Data below:
========================================

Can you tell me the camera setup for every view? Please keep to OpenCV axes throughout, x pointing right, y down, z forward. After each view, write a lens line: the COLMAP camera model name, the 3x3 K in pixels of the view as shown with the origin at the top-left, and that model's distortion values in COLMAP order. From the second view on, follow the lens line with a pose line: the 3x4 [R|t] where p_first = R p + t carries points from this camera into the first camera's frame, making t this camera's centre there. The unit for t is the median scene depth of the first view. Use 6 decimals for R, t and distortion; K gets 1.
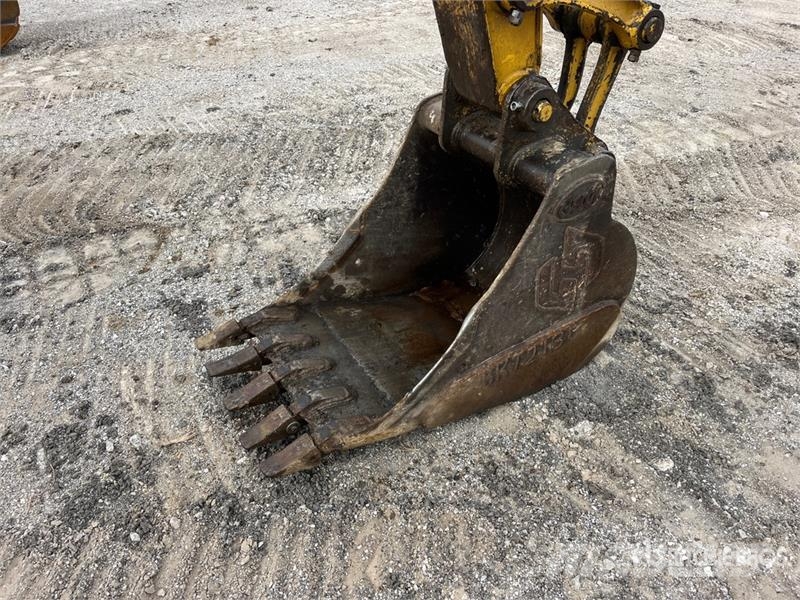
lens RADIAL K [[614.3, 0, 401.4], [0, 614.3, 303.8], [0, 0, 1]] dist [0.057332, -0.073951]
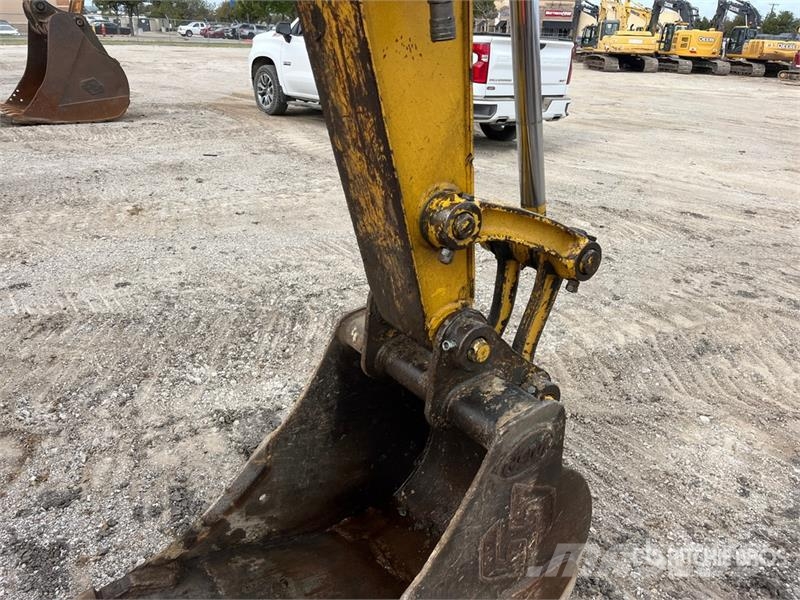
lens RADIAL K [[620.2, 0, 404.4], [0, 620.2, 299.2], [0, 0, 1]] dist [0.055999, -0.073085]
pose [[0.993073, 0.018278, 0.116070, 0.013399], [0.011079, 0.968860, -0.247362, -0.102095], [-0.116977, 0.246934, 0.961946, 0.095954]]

========================================

Prompt: Swap "lens line" for "lens entry" in the listing and write it out again with nothing else changed, leaving the pictures out.

Your response:
Can you tell me the camera setup for every view? Please keep to OpenCV axes throughout, x pointing right, y down, z forward. After each view, write a lens entry: the COLMAP camera model name, the 3x3 K in pixels of the view as shown with the origin at the top-left, and that model's distortion values in COLMAP order. From the second view on, follow the lens entry with a pose line: the 3x4 [R|t] where p_first = R p + t carries points from this camera into the first camera's frame, making t this camera's centre there. The unit for t is the median scene depth of the first view. Use 6 decimals for R, t and distortion; K gets 1.
lens RADIAL K [[614.3, 0, 401.4], [0, 614.3, 303.8], [0, 0, 1]] dist [0.057332, -0.073951]
lens RADIAL K [[620.2, 0, 404.4], [0, 620.2, 299.2], [0, 0, 1]] dist [0.055999, -0.073085]
pose [[0.993073, 0.018278, 0.116070, 0.013399], [0.011079, 0.968860, -0.247362, -0.102095], [-0.116977, 0.246934, 0.961946, 0.095954]]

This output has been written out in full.